For Continental French, the PRF is most commonly associated with statement meanings, which typically include various additional attitudinal connotations. Post’s analysis of the L H+H* L% contour, for example, corroborates the view expressed by Leach (1988) and Mertens (1992) that “[this] movement is used to convey that the speaker thinks that what he says is evident, or that he does not want to commit himself” (Post, 2000, p. 137). For Delais-Roussarie et al. (2015), the L H+!H* !H% contour is related to contradiction statements, while in Portes and Beyssade (2015) and Sichel-Bazin (2015), the L H+L* L% contour is associated with adamant statements. According to Sichel-Bazin, “the speaker urges the addressee to add the content of the proposition to the common ground and forget about any alternative that the addressee could have in mind” (Sichel-Bazin, 2015, p. 209). Finally, for Martin (2009), the [+cloche] contour is said to convey a statement of the obvious.
At least one study reports that the PRF may sometimes be associated with question-like meanings in specific contexts. A production study by Michelas, Portes, and Champagne-Lavau (2016) elicited negatively biased declarative questions (i.e., where the speaker believes the proposition to be false) from Continental French speakers. While most of the elicited productions (66%) were realized with a high boundary tone (L H+!H* H%), approximately one third (29%) were realized with the PRF (L H+!H* L%). These results show that even though the PRF is sometimes used by Continental French speakers to convey negatively biased declarative questions, final rising contours are nevertheless generally preferred for those meanings.

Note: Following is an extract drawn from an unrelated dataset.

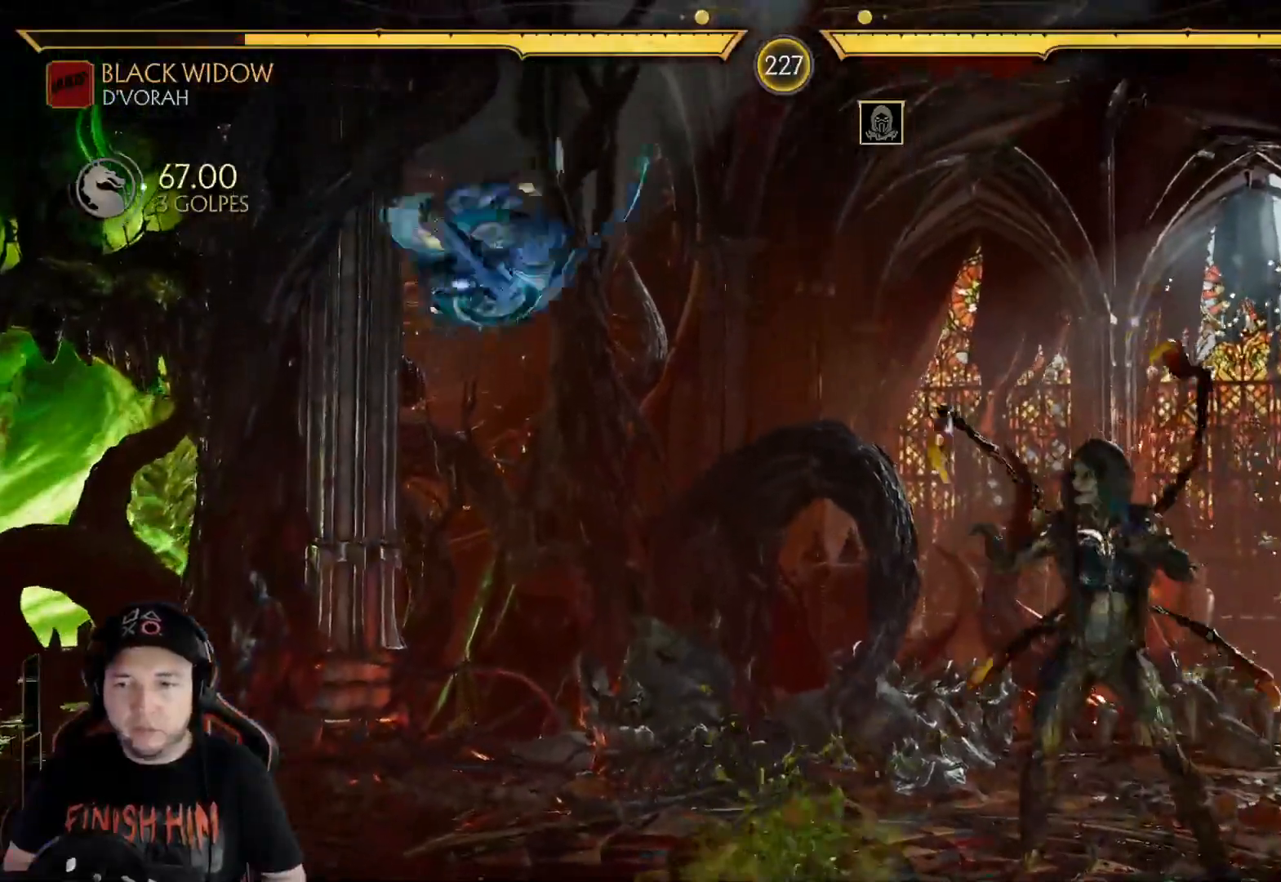
{"buttons": ["R2", "DPAD_DOWN"], "left_stick": "center", "right_stick": "center", "events": [[50, "R2", "up"], [200, "DPAD_DOWN", "down"], [250, "X", "down"], [334, "X", "up"], [451, "R2", "down"]]}
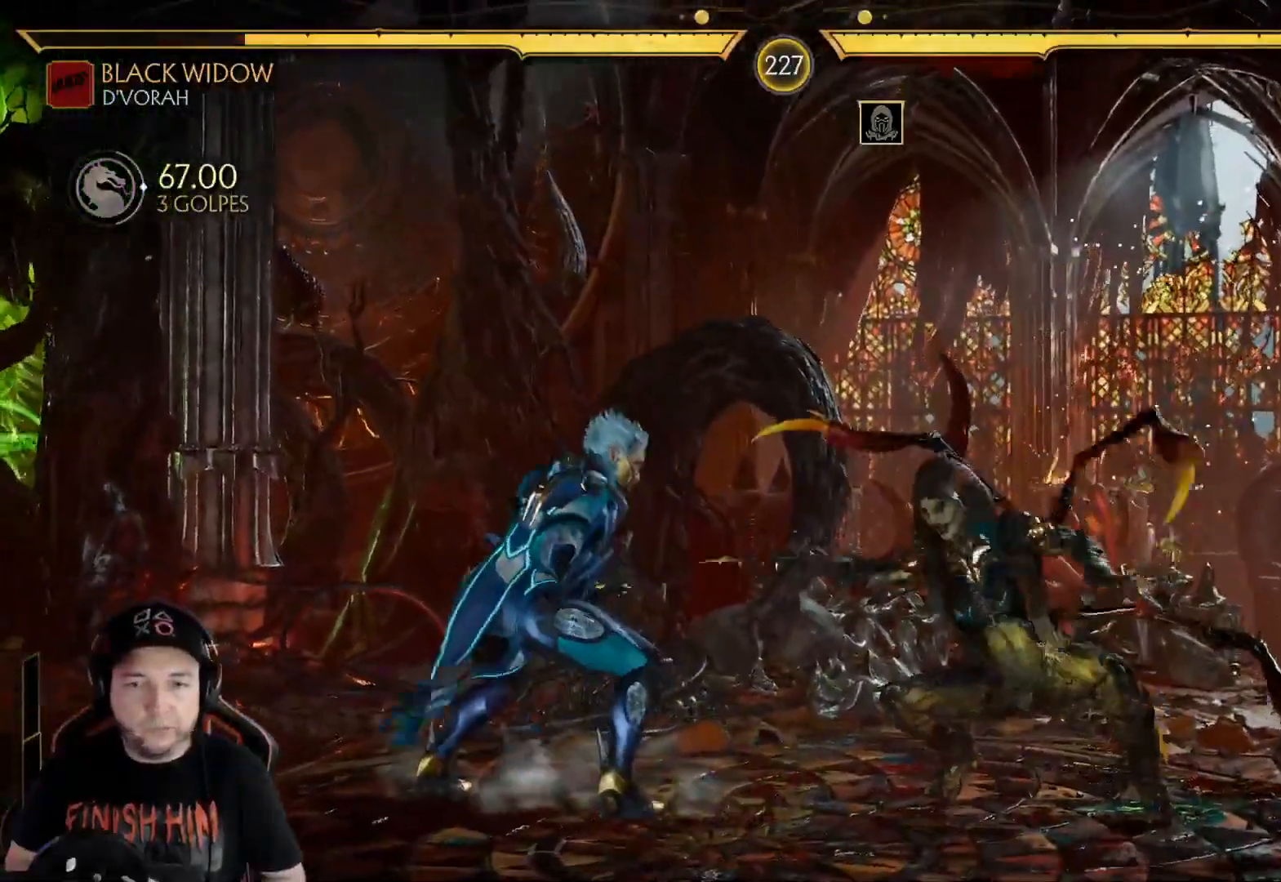
{"buttons": ["B", "DPAD_RIGHT"], "left_stick": "center", "right_stick": "center", "events": [[134, "DPAD_DOWN", "up"], [218, "R2", "up"], [251, "DPAD_RIGHT", "down"], [301, "B", "down"], [401, "B", "up"], [468, "B", "down"]]}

The meaning of the PRF in Corsican French was not discussed at length in Boula de Mareüil et al.’s (2012a, 2012b) production study, since the authors assumed that they elicited declarative polar questions. More recently, however, Boula de Mareüil, Rilliard, and Maynard (2016) explored the perception of the Corsican French PRF by both Corsican French and Continental French (Parisian) listeners. Specifically, participants in that study listened to Corsican French productions of both polar questions (involving the PRF) and statements (involving a falling contour) and were asked to judge whether they perceived a question or a statement. While statement utterances were consistently perceived as statements by both Corsican French listeners (100%) and Continental French listeners (98%), polar question utterances (with a penultimate peak) were perceived much more often as questions by Corsican French listeners (83%) than by Continental French listeners (35%). Against the backdrop of the above accounts for Continental French, these results are readily explained: The Corsican French PRF is phonetically similar to the Continental French PRF, and as such, the Continental French listeners tend to assimilate it to their native phonological category, which they generally associate with a statement meaning. This provides clear evidence, in other words, that the PRF of a given variety may be interpreted differently depending on the coding system used by the listener. The present study specifically explores the extent to which contextual factors influence which coding system is used by Corsican French listeners in their interpretation of the Continental French PRF.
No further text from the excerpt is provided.